• _Data excerpts_
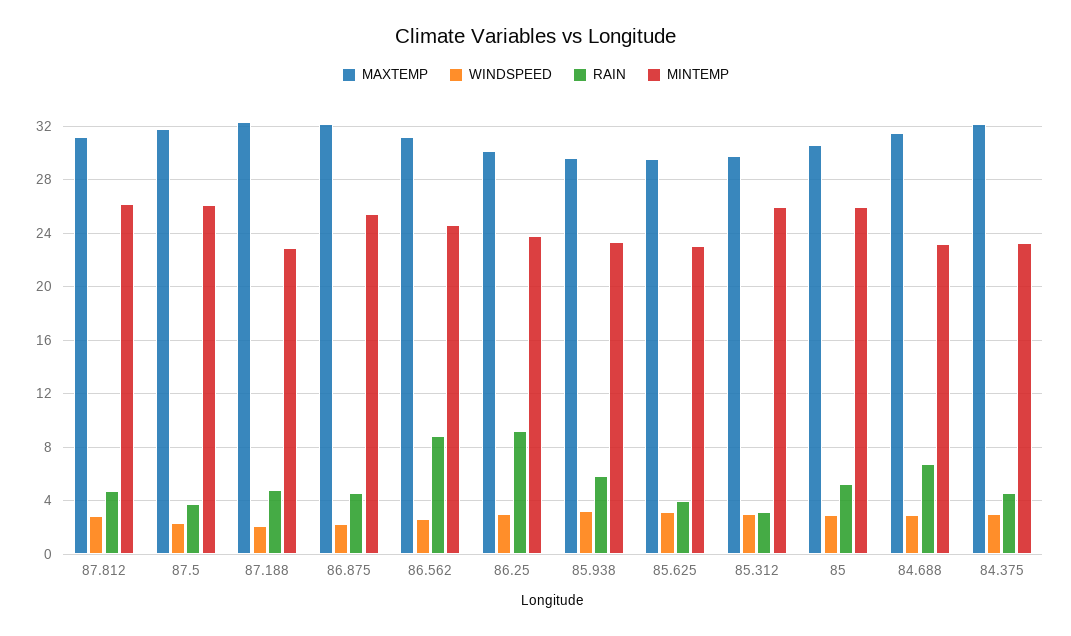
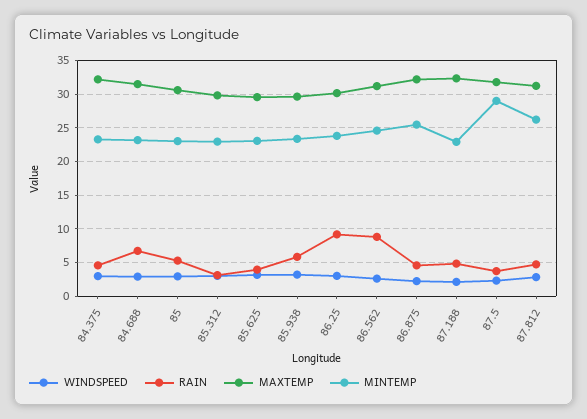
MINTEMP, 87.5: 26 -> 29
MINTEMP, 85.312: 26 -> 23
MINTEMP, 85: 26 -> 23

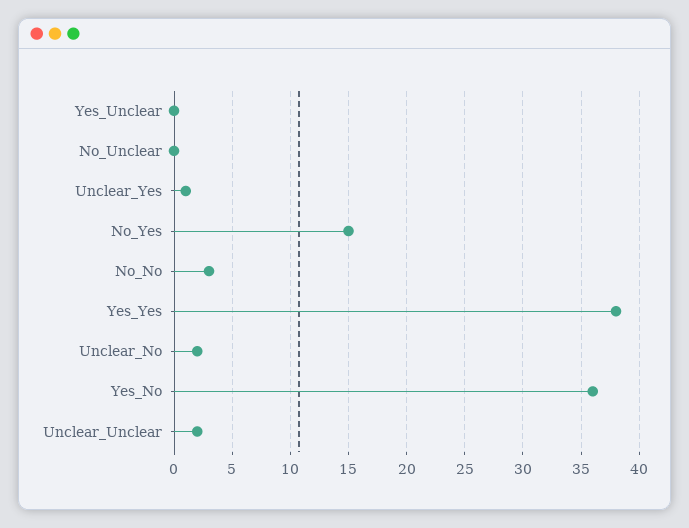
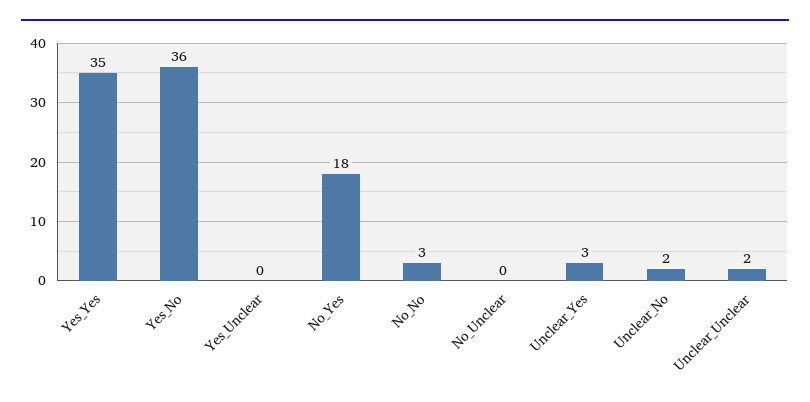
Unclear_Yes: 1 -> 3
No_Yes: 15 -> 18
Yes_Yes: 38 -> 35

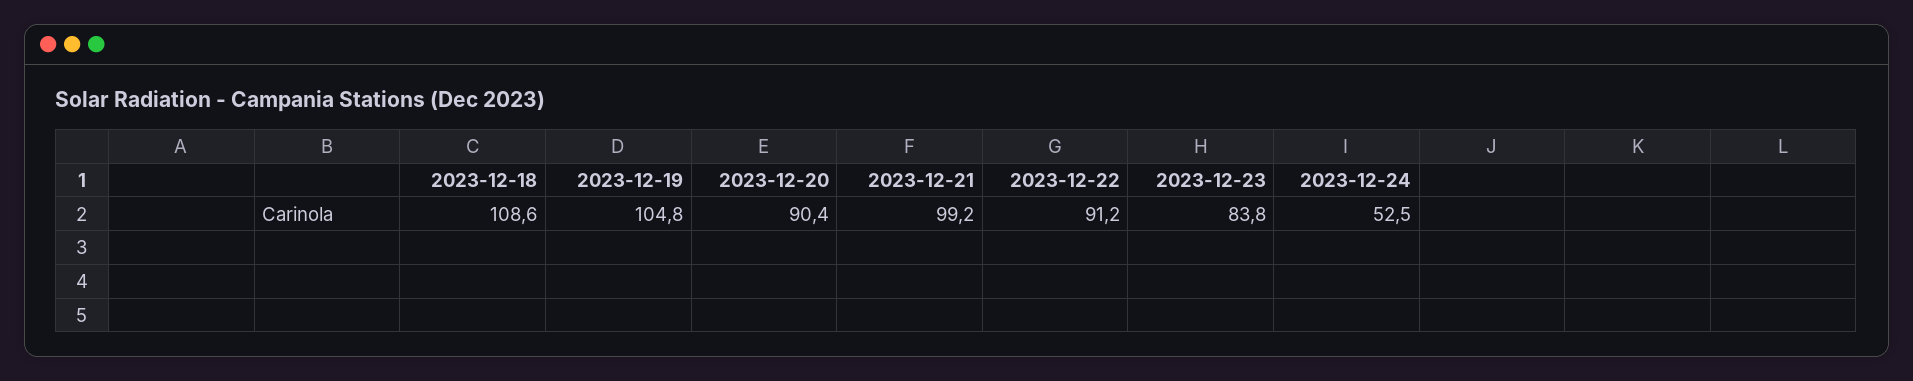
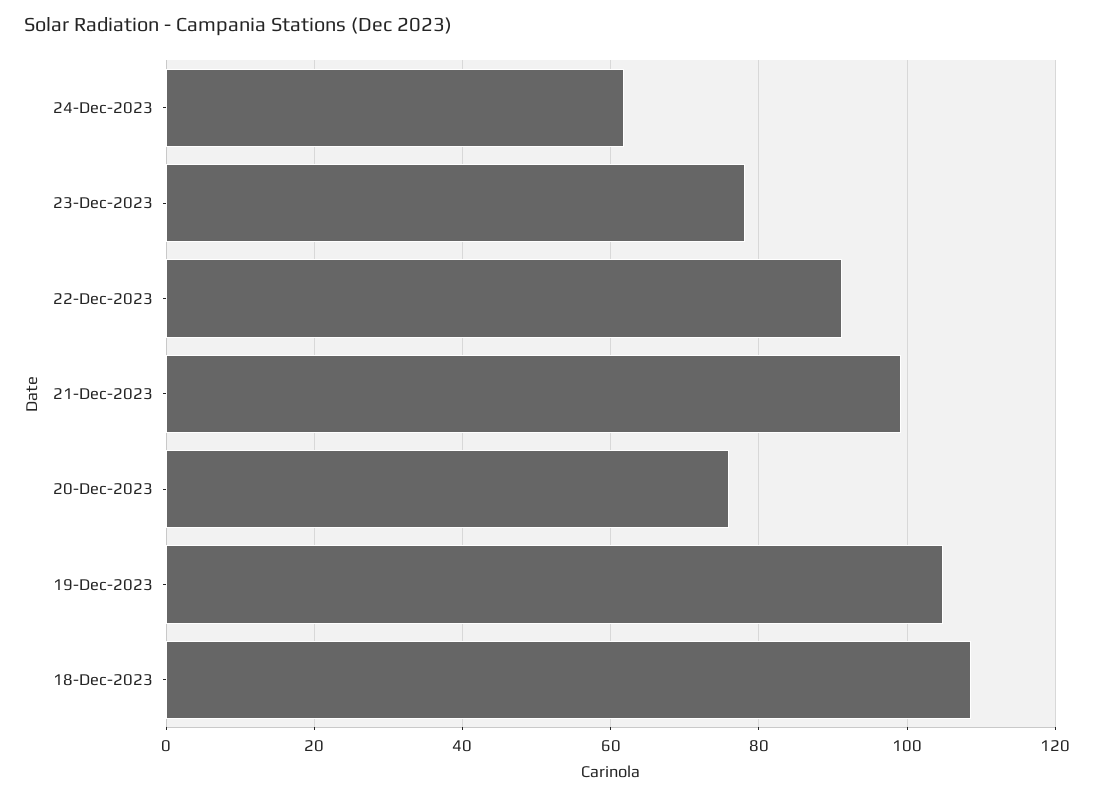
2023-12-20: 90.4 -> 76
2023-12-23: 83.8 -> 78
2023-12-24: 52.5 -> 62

* * *

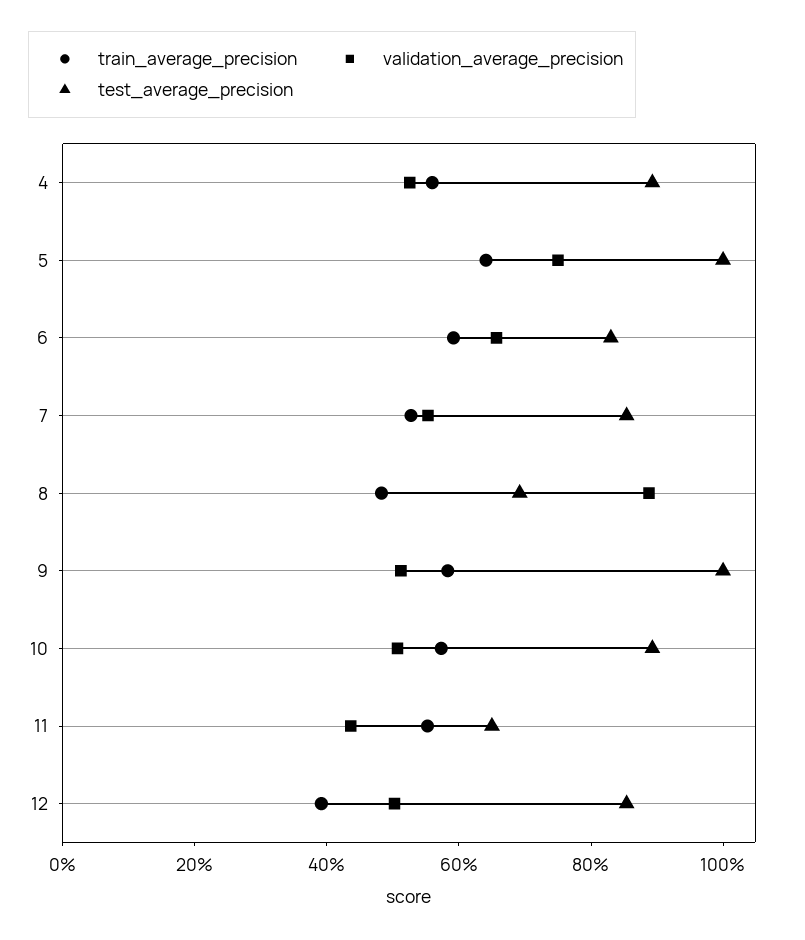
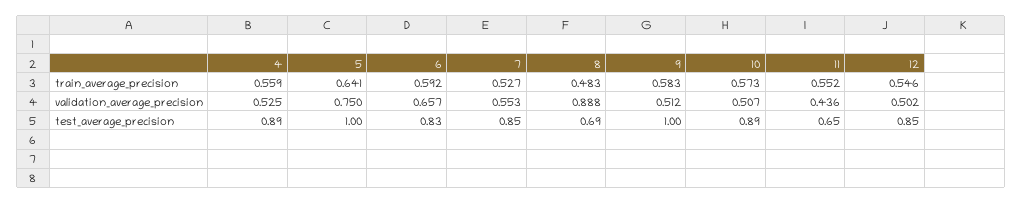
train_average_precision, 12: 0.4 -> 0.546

• _What the task asks_
Look above for the line with "No_Yes: 15 -> 18" and the line with "2023-12-24: 52.5 -> 62". Give again exactly those two lines and all lines between them, pictures excluded.

• _Result of the exercise_
No_Yes: 15 -> 18
Yes_Yes: 38 -> 35

2023-12-20: 90.4 -> 76
2023-12-23: 83.8 -> 78
2023-12-24: 52.5 -> 62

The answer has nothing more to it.